* **Task prompt**:
Your copy should hold every record verbatim and none of the pictures.

Start of Block

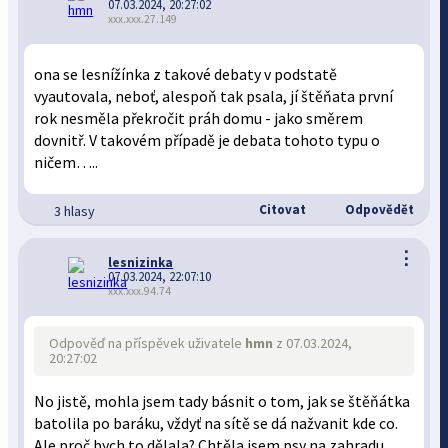
07.03.2024, 20:27:02
xxx.xxx.27.149
ona se lesnížínka z takové debaty v podstatě
vyautovala, neboť, alespoň tak psala, jí štěňata první
rok nesměla překročit práh domu - jako směrem
dovnitř. V takovém případě je debata tohoto typu o
ničem…..
Citovat
Odpovědět
3 hlasy
⋮
lesnizinka
07.03.2024, 22:07:10
xxx.xxx.94.74
Odpověď na příspěvek uživatele
hmn
z 07.03.2024,
20:27:02
No jistě, mohla jsem tady básnit o tom, jak se štěňátka
batolila po baráku, vždyť na sítě se dá nažvanit kde co.
Ale proč bych to dělala? Chtěla jsem psy na zahradu,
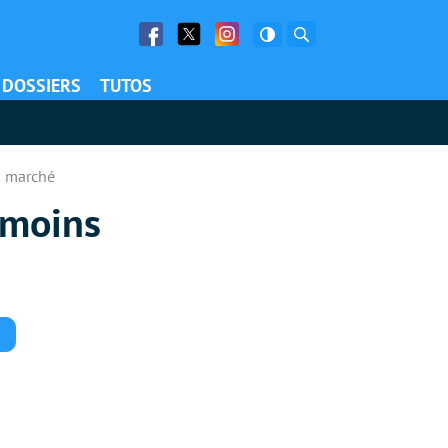
Facebook
Twitter
Facebook
Rechercher
DOSSIERS
TUTOS
du marché
 moins
Commentaires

End of Block

* **Result**:
07.03.2024, 20:27:02
xxx.xxx.27.149
ona se lesnížínka z takové debaty v podstatě
vyautovala, neboť, alespoň tak psala, jí štěňata první
rok nesměla překročit práh domu - jako směrem
dovnitř. V takovém případě je debata tohoto typu o
ničem…..
Citovat
Odpovědět
3 hlasy
⋮
lesnizinka
07.03.2024, 22:07:10
xxx.xxx.94.74
Odpověď na příspěvek uživatele
hmn
z 07.03.2024,
20:27:02
No jistě, mohla jsem tady básnit o tom, jak se štěňátka
batolila po baráku, vždyť na sítě se dá nažvanit kde co.
Ale proč bych to dělala? Chtěla jsem psy na zahradu,
Facebook
Twitter
Facebook
Rechercher
DOSSIERS
TUTOS
du marché
 moins
Commentaires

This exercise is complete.